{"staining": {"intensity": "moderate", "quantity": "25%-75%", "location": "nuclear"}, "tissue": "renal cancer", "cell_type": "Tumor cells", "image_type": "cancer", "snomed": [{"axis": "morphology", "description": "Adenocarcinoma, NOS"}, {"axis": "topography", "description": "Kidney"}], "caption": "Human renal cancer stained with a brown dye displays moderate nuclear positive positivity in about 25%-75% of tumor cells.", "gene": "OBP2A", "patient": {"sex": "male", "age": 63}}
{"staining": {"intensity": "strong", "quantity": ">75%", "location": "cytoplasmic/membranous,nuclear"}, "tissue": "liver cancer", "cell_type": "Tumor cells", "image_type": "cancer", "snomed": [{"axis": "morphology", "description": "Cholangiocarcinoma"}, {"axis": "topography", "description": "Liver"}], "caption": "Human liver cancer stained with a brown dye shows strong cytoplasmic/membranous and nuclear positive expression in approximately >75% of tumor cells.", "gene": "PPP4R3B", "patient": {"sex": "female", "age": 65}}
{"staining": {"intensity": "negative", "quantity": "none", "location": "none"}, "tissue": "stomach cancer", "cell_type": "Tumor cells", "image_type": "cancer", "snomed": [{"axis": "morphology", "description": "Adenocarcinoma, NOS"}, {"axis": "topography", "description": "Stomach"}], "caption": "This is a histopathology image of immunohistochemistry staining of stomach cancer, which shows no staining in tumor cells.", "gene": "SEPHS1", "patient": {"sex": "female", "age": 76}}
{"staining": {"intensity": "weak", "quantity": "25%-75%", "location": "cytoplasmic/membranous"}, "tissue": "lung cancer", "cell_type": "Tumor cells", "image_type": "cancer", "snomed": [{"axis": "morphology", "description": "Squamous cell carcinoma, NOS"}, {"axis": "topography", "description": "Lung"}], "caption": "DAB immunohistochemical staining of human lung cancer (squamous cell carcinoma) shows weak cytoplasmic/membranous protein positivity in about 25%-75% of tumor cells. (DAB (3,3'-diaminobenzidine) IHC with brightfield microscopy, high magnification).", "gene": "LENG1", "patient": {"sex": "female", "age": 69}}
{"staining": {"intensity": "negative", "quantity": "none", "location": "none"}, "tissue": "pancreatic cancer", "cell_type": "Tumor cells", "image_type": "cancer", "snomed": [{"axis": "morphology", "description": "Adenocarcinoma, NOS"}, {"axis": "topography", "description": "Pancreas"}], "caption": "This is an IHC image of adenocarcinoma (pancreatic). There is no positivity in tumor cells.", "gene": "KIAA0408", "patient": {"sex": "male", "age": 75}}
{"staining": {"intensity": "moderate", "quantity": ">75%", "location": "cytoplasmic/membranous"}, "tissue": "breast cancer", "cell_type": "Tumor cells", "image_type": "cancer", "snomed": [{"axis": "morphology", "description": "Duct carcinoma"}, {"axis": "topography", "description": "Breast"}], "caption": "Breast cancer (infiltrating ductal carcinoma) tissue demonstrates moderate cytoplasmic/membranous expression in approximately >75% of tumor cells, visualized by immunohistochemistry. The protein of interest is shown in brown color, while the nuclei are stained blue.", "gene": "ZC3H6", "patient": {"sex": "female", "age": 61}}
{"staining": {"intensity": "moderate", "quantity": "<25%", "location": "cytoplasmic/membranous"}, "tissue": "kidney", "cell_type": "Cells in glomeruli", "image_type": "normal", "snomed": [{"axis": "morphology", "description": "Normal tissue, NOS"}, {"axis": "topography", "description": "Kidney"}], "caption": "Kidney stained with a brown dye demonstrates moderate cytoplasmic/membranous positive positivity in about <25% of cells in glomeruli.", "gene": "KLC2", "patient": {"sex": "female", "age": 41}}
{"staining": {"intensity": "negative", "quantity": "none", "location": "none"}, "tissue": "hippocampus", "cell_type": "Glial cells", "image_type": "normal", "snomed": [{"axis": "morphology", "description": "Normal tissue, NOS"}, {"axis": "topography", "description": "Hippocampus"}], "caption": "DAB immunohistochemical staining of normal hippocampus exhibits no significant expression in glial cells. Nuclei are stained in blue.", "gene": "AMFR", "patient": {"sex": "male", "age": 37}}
________________________
What is required
Show each line in the listing above that has "blue".

Output of the exercise
{"staining": {"intensity": "moderate", "quantity": ">75%", "location": "cytoplasmic/membranous"}, "tissue": "breast cancer", "cell_type": "Tumor cells", "image_type": "cancer", "snomed": [{"axis": "morphology", "description": "Duct carcinoma"}, {"axis": "topography", "description": "Breast"}], "caption": "Breast cancer (infiltrating ductal carcinoma) tissue demonstrates moderate cytoplasmic/membranous expression in approximately >75% of tumor cells, visualized by immunohistochemistry. The protein of interest is shown in brown color, while the nuclei are stained blue.", "gene": "ZC3H6", "patient": {"sex": "female", "age": 61}}
{"staining": {"intensity": "negative", "quantity": "none", "location": "none"}, "tissue": "hippocampus", "cell_type": "Glial cells", "image_type": "normal", "snomed": [{"axis": "morphology", "description": "Normal tissue, NOS"}, {"axis": "topography", "description": "Hippocampus"}], "caption": "DAB immunohistochemical staining of normal hippocampus exhibits no significant expression in glial cells. Nuclei are stained in blue.", "gene": "AMFR", "patient": {"sex": "male", "age": 37}}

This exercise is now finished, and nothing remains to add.